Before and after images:
+ + + +

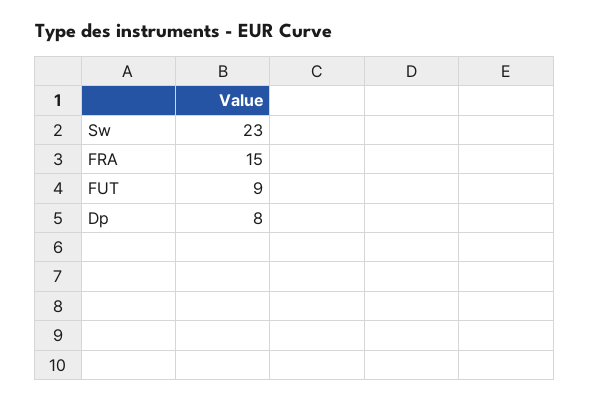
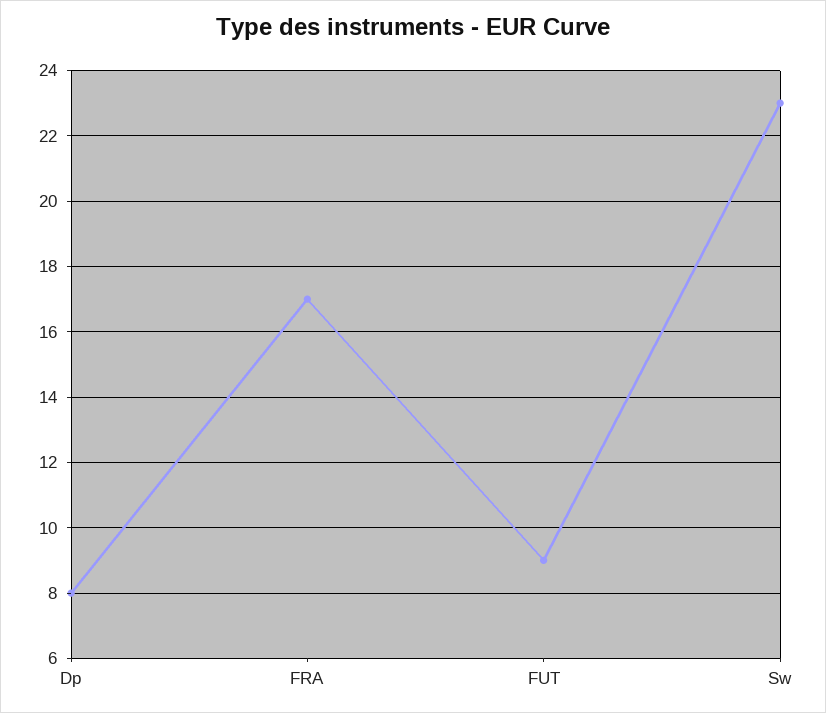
  {
    "Sw": 23,
-   "FRA": 15,
+   "FRA": 17,
    "FUT": 9,
    "Dp": 8
  }

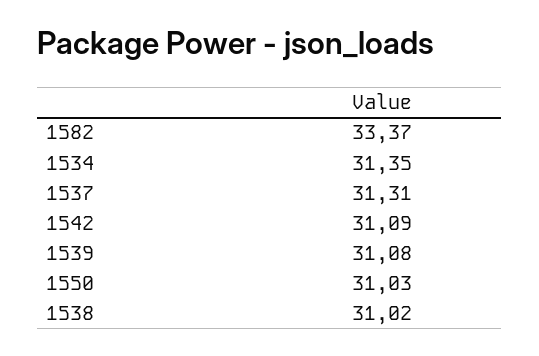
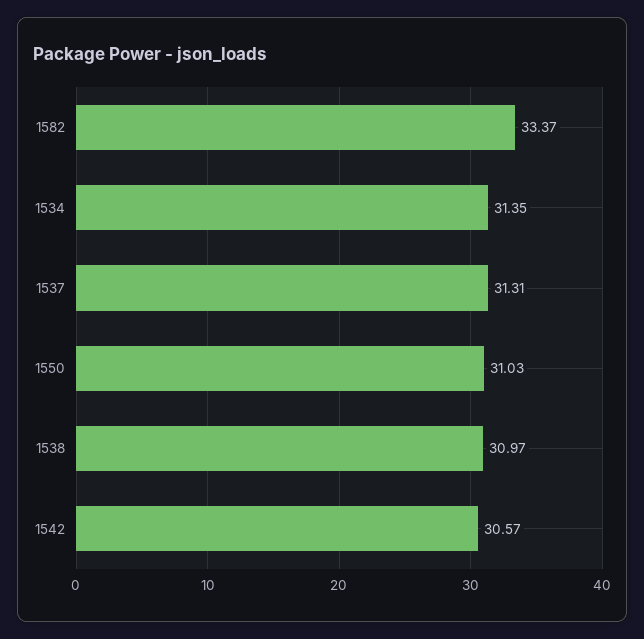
  {
    "1582": 33.37,
    "1534": 31.35,
    "1537": 31.31,
-   "1542": 31.09,
+   "1542": 30.57,
-   "1539": 31.08,
    "1550": 31.03,
-   "1538": 31.02
+   "1538": 30.97
  }

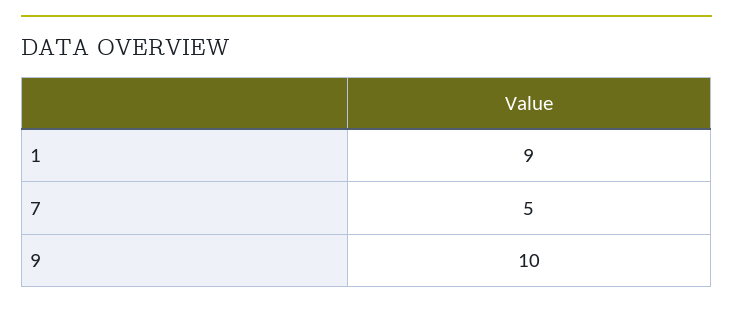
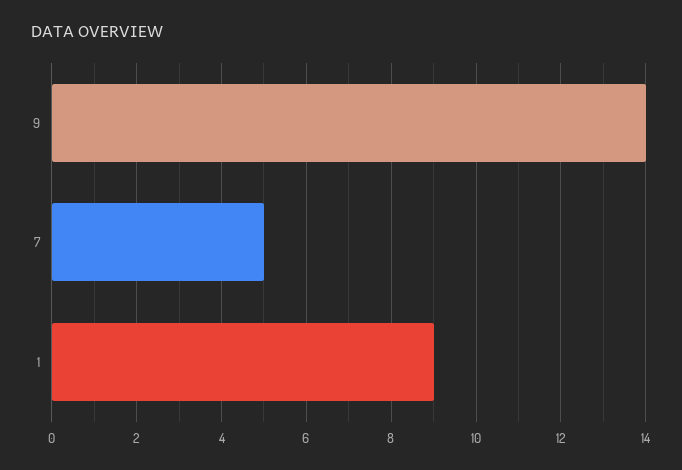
  {
    "1": 9,
    "7": 5,
-   "9": 10
+   "9": 14
  }

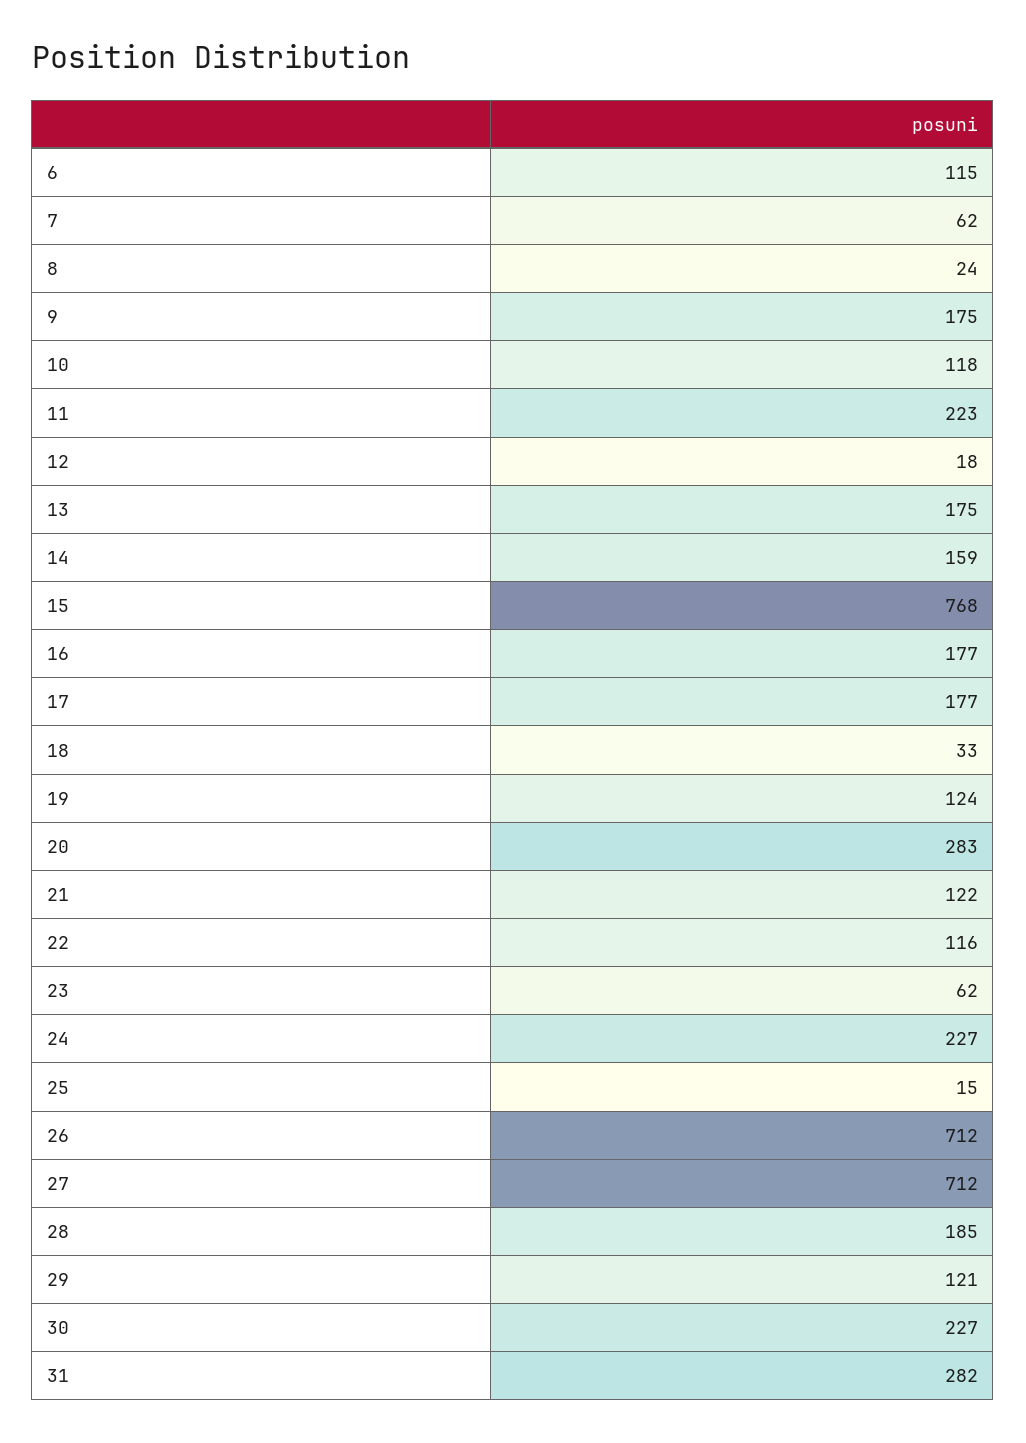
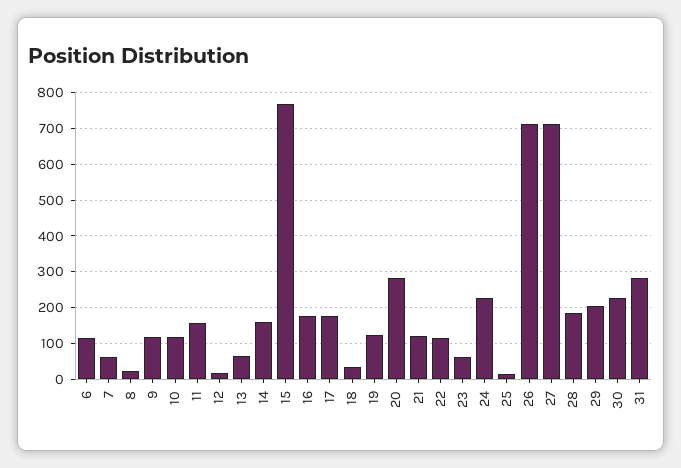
  {
    "6": 115,
    "7": 62,
    "8": 24,
-   "9": 175,
+   "9": 120,
    "10": 118,
-   "11": 223,
+   "11": 160,
    "12": 18,
-   "13": 175,
+   "13": 60,
    "14": 159,
    "15": 768,
    "16": 177,
    "17": 177,
    "18": 33,
    "19": 124,
    "20": 283,
    "21": 122,
    "22": 116,
    "23": 62,
    "24": 227,
    "25": 15,
    "26": 712,
    "27": 712,
    "28": 185,
-   "29": 121,
+   "29": 200,
    "30": 227,
    "31": 282
  }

+ + + +

Work instruction: The expected output is the full data above, reproduced exactly with no images.

Worked solution:
  {
    "Sw": 23,
-   "FRA": 15,
+   "FRA": 17,
    "FUT": 9,
    "Dp": 8
  }

  {
    "1582": 33.37,
    "1534": 31.35,
    "1537": 31.31,
-   "1542": 31.09,
+   "1542": 30.57,
-   "1539": 31.08,
    "1550": 31.03,
-   "1538": 31.02
+   "1538": 30.97
  }

  {
    "1": 9,
    "7": 5,
-   "9": 10
+   "9": 14
  }

  {
    "6": 115,
    "7": 62,
    "8": 24,
-   "9": 175,
+   "9": 120,
    "10": 118,
-   "11": 223,
+   "11": 160,
    "12": 18,
-   "13": 175,
+   "13": 60,
    "14": 159,
    "15": 768,
    "16": 177,
    "17": 177,
    "18": 33,
    "19": 124,
    "20": 283,
    "21": 122,
    "22": 116,
    "23": 62,
    "24": 227,
    "25": 15,
    "26": 712,
    "27": 712,
    "28": 185,
-   "29": 121,
+   "29": 200,
    "30": 227,
    "31": 282
  }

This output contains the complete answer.